Page images with their extracted text
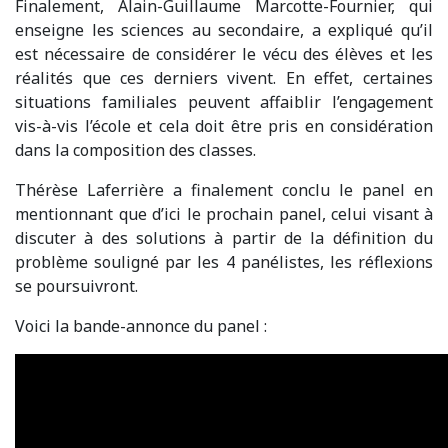
Finalement, Alain-Guillaume Marcotte-Fournier, qui
enseigne les sciences au secondaire, a expliqué qu’il
est nécessaire de considérer le vécu des élèves et les
réalités que ces derniers vivent. En effet, certaines
situations familiales peuvent affaiblir l’engagement
vis-à-vis l’école et cela doit être pris en considération
dans la composition des classes.
Thérèse Laferrière a finalement conclu le panel en
mentionnant que d’ici le prochain panel, celui visant à
discuter à des solutions à partir de la définition du
problème souligné par les 4 panélistes, les réflexions
se poursuivront.
Voici la bande-annonce du panel :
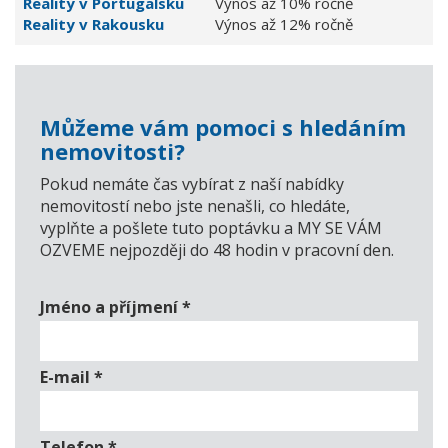
Reality v Portugalsku
Výnos až 10% ročně
Reality v Rakousku
Výnos až 12% ročně
Můžeme vám pomoci s hledáním
nemovitosti?
Pokud nemáte čas vybírat z naší nabídky
nemovitostí nebo jste nenašli, co hledáte,
vyplňte a pošlete tuto poptávku a MY SE VÁM
OZVEME nejpozději do 48 hodin v pracovní den.
Jméno a příjmení
*
E-mail
*
Telefon
*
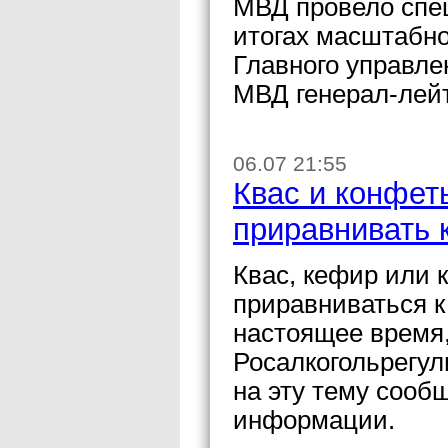
МВД провело спе
итогах масштабно
Главного управле
МВД генерал-лей
06.07 21:55
Квас и конфет
приравнивать 
Квас, кефир или 
приравниваться к
настоящее время,
Росалкогольрегу
на эту тему сооб
информации.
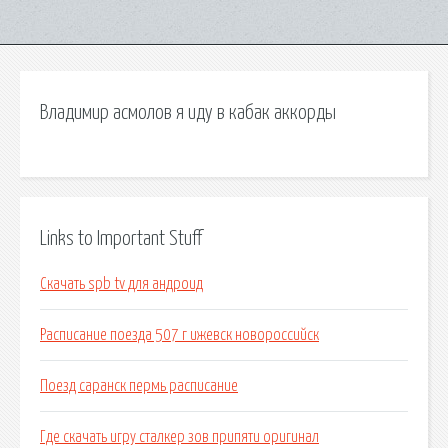
Владимир асмолов я иду в кабак аккорды
Links to Important Stuff
Скачать spb tv для андроид
Расписание поезда 507 г ижевск новороссийск
Поезд саранск пермь расписание
Где скачать игру сталкер зов припяти оригинал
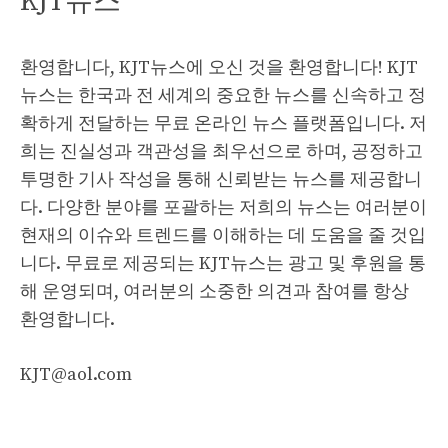
KJT뉴스
환영합니다, KJT뉴스에 오신 것을 환영합니다! KJT
뉴스는 한국과 전 세계의 중요한 뉴스를 신속하고 정
확하게 전달하는 무료 온라인 뉴스 플랫폼입니다. 저
희는 진실성과 객관성을 최우선으로 하며, 공정하고
투명한 기사 작성을 통해 신뢰받는 뉴스를 제공합니
다. 다양한 분야를 포괄하는 저희의 뉴스는 여러분이
현재의 이슈와 트렌드를 이해하는 데 도움을 줄 것입
니다. 무료로 제공되는 KJT뉴스는 광고 및 후원을 통
해 운영되며, 여러분의 소중한 의견과 참여를 항상
환영합니다.
KJT@aol.com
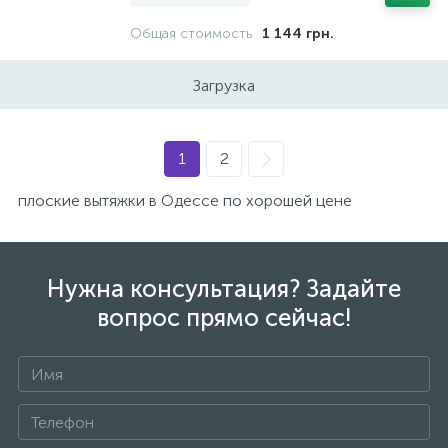
Общая стоимость
1 144 грн.
Загрузка
1
2
плоские вытяжки в Одессе по хорошей цене
Нужна консультация? Задайте
вопрос прямо сейчас!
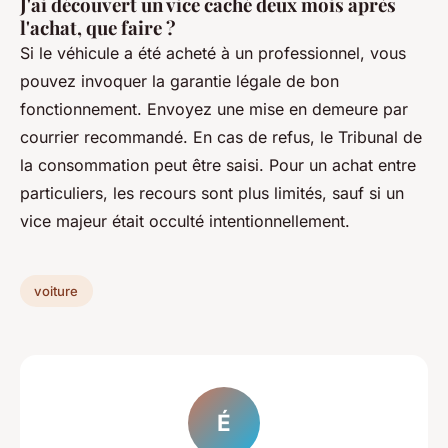
J'ai découvert un vice caché deux mois après
l'achat, que faire ?
Si le véhicule a été acheté à un professionnel, vous
pouvez invoquer la garantie légale de bon
fonctionnement. Envoyez une mise en demeure par
courrier recommandé. En cas de refus, le Tribunal de
la consommation peut être saisi. Pour un achat entre
particuliers, les recours sont plus limités, sauf si un
vice majeur était occulté intentionnellement.
voiture
É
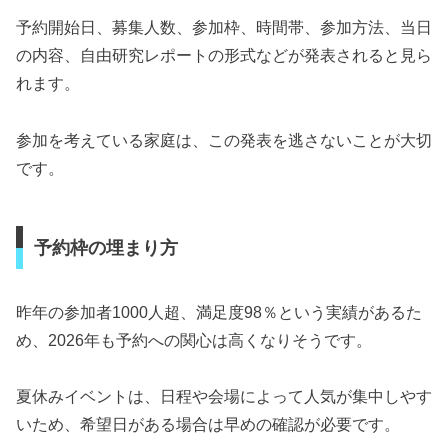
予約開始日、募集人数、参加枠、時間帯、参加方法、当日
の内容、自由研究レポートの形式などが発表されると見ら
れます。
参加を考えている家庭は、この発表を逃さないことが大切
です。
予約枠の埋まり方
昨年の参加者1000人超、満足度98％という実績があるた
め、2026年も予約への関心は高くなりそうです。
夏休みイベントは、日程や会場によって人気が集中しやす
いため、希望日がある場合は早めの確認が必要です。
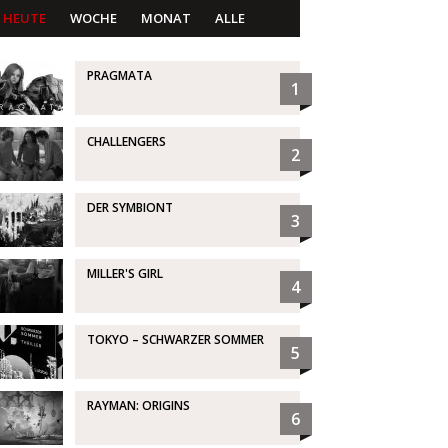
HEUTE
WOCHE
MONAT
ALLE
PRAGMATA
1
CHALLENGERS
2
DER SYMBIONT
3
MILLER'S GIRL
4
TOKYO – SCHWARZER SOMMER
5
RAYMAN: ORIGINS
6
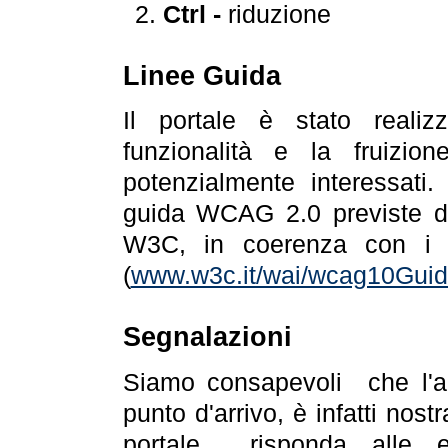
Ctrl -
riduzione
Linee Guida
Il portale è stato realiz
funzionalità e la fruizion
potenzialmente interessati.
guida WCAG 2.0 previste da
W3C, in coerenza con i r
(
www.w3c.it/wai/wcag10Guide
Segnalazioni
Siamo consapevoli che l'ac
punto d'arrivo, è infatti nos
portale risponda alle ev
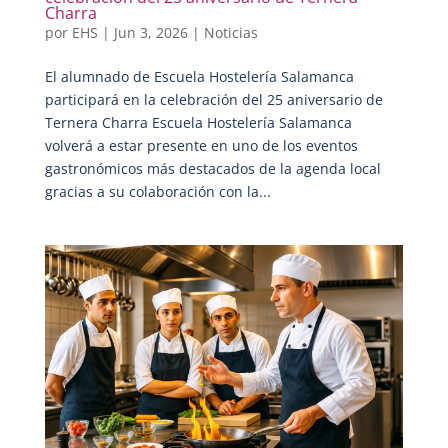
Charra
por
EHS
|
Jun 3, 2026
|
Noticias
El alumnado de Escuela Hostelería Salamanca
participará en la celebración del 25 aniversario de
Ternera Charra Escuela Hostelería Salamanca
volverá a estar presente en uno de los eventos
gastronómicos más destacados de la agenda local
gracias a su colaboración con la...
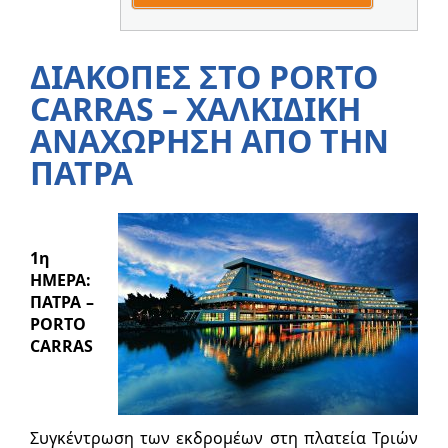
ΔΙΑΚΟΠΕΣ ΣΤΟ PORTO
CARRAS – ΧΑΛΚΙΔΙΚΗ
ΑΝΑΧΩΡΗΣΗ ΑΠΟ ΤΗΝ
ΠΑΤΡΑ
1η
ΗΜΕΡΑ:
ΠΑΤΡΑ –
PORTO
CARRAS
Συγκέντρωση των εκδρομέων στη πλατεία Τριών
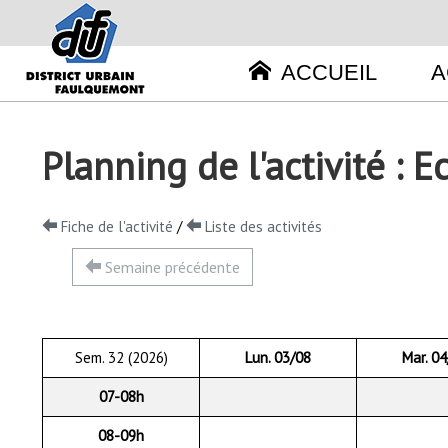
Cookies management panel
ACCUEIL
A
Planning de l'activité :
Fiche de l'activité
/
Liste des activités
Semaine précédente
Sem. 32 (2026)
Lun. 03/08
Mar. 0
07-08h
08-09h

Problem details:
Pull out each line of the listing that contains the string "portale", copying every such line in full. Letter case counts.

Response to the exercise:
Il portale è stato realiz
portale risponda alle ev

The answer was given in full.